The C12741-11 is designed for non-destructive, label-free NIR imaging of optically translucent or semi-transparent samples. It is routinely deployed in semiconductor metrology (e.g., electroluminescence and photoluminescence inspection of GaAs, InP, and perovskite solar cells), preclinical small-animal imaging (e.g., NIR-II fluorescence angiography), and fiber-optic component characterization (e.g., laser diode far-field profiling, waveguide coupling efficiency). While not certified for medical device use under FDA 510(k) or IEC 62304, its hardware architecture and firmware design support GLP/GMP-aligned workflows when integrated into validated systems—including audit-trail-capable acquisition software, timestamped metadata embedding, and deterministic trigger logging. All operational parameters adhere to IEC 61000-6-2 (immunity) and IEC 61000-6-3 (emission) standards for laboratory equipment.

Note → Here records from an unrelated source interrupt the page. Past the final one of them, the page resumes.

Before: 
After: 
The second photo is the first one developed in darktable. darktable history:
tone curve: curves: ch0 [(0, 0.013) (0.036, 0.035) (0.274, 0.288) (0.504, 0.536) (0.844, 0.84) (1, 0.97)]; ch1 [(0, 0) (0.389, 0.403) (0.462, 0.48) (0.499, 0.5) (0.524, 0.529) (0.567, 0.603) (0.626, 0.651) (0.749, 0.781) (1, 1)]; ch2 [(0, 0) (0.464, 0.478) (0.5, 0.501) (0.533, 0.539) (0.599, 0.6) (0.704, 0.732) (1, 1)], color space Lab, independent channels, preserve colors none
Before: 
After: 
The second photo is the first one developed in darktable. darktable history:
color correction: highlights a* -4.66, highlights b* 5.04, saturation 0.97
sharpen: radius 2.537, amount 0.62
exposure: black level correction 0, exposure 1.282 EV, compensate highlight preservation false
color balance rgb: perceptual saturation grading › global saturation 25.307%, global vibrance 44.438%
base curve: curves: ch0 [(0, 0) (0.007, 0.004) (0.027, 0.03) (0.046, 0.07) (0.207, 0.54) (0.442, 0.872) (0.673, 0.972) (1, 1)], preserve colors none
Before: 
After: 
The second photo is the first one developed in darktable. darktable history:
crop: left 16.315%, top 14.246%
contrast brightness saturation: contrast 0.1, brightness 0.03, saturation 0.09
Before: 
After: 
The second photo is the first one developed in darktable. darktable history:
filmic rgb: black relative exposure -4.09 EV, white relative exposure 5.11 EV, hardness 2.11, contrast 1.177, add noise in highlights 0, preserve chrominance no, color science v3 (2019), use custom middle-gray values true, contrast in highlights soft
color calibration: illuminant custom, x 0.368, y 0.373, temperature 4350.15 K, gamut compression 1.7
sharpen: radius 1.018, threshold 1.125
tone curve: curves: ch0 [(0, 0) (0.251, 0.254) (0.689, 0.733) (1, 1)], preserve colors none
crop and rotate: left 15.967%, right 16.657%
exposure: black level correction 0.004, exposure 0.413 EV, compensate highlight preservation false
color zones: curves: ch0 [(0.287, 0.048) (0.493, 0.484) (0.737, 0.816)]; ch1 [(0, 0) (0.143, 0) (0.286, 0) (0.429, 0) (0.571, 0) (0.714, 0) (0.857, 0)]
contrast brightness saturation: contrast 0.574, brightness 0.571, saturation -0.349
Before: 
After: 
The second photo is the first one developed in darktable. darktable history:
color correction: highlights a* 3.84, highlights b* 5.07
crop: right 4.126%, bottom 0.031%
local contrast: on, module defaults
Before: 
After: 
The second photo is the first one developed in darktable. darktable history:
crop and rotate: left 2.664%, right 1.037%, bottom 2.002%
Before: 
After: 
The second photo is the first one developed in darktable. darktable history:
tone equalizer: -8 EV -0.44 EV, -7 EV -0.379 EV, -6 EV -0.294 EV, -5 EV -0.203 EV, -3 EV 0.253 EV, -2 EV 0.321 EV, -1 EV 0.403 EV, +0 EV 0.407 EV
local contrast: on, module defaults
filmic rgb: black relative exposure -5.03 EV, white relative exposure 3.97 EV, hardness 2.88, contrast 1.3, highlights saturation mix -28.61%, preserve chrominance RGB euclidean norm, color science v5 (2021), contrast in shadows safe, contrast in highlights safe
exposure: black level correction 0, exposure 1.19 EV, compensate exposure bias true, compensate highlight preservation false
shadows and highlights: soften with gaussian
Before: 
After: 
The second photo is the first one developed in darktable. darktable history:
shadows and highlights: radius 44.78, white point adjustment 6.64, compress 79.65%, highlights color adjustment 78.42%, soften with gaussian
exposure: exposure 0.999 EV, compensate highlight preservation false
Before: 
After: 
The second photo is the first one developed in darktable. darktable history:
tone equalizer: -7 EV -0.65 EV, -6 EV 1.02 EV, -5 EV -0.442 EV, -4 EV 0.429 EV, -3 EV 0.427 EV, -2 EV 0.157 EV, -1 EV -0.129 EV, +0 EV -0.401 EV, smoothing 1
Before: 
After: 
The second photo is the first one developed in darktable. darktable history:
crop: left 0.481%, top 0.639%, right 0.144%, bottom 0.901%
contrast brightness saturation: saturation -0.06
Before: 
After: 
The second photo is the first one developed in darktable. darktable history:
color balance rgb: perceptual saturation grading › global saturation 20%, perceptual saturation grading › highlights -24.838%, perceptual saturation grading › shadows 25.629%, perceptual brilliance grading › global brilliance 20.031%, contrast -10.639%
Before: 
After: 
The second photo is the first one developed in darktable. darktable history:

Software & Data Management

Hamamatsu provides the DCAM-SDK (v4.x), a cross-platform C/C++ and .NET API supporting Windows and Linux, enabling full control over exposure, gain, binning, ROI selection, and trigger configuration. Third-party compatibility includes MATLAB Image Acquisition Toolbox, Python (via PyHamamatsu or OpenCV bindings), and National Instruments LabVIEW through CameraLink drivers. Raw 16-bit image streams preserve full photon-counting fidelity for post-acquisition calibration—essential for radiometric quantification in reflectance, transmission, or emission measurements. Metadata (exposure time, sensor temperature, trigger source, binning mode) is embedded in each frame header using standardized TIFF or HDF5 container formats, facilitating traceability in regulated environments.

Applications

  • Solar cell and semiconductor wafer evaluation: defect localization via electroluminescence (EL) and photoluminescence (PL) imaging at 1000–1400 nm
  • Preclinical NIR-II fluorescence imaging: real-time vascular dynamics and tumor targeting studies in murine models
  • Optical communications: characterization of VCSELs, DFB lasers, and multimode fiber output profiles
  • Astronomical instrumentation: adaptive optics wavefront sensing and low-light sky background monitoring in ground-based NIR observatories
  • Industrial process monitoring: non-contact thermal mapping of composite curing, battery electrode drying, or polymer extrusion under ambient illumination

FAQ

What cooling method is required to achieve −70 °C sensor temperature?
Water cooling is mandatory; the −70 °C specification assumes a stable coolant inlet temperature of +25 °C and adequate flow rate (≥1.5 L/min). Forced-air cooling achieves only −60 °C.
Can the C12741-11 operate in global shutter mode at full resolution and maximum frame rate?
Yes—global shutter mode supports 7.2 fps at full 640 × 512 resolution, with minimum exposure of 100 µs. Frame rate remains constant regardless of exposure duration in this mode.
Is pixel non-uniformity correction (NUC) supported in real time?
Yes—the DCAM-SDK includes factory-calibrated offset/gain lookup tables, and users may acquire custom NUC frames (dark reference + flat-field) for application-specific correction routines.
Does the camera support GenICam compliance?
No—the C12741-11 uses Hamamatsu’s proprietary DCAM protocol over CameraLink; GenICam-compliant alternatives require migration to Hamamatsu’s newer ORCA-Fusion BT or INFINITY series.
What is the recommended lens mount adapter for infinity-corrected NIR objectives?
A standard C-mount to infinity-corrected tube lens adapter (e.g., Thorlabs SM1A9 or equivalent) is required; working distance and magnification must be verified against the 12.8 mm × 10.24 mm sensor diagonal.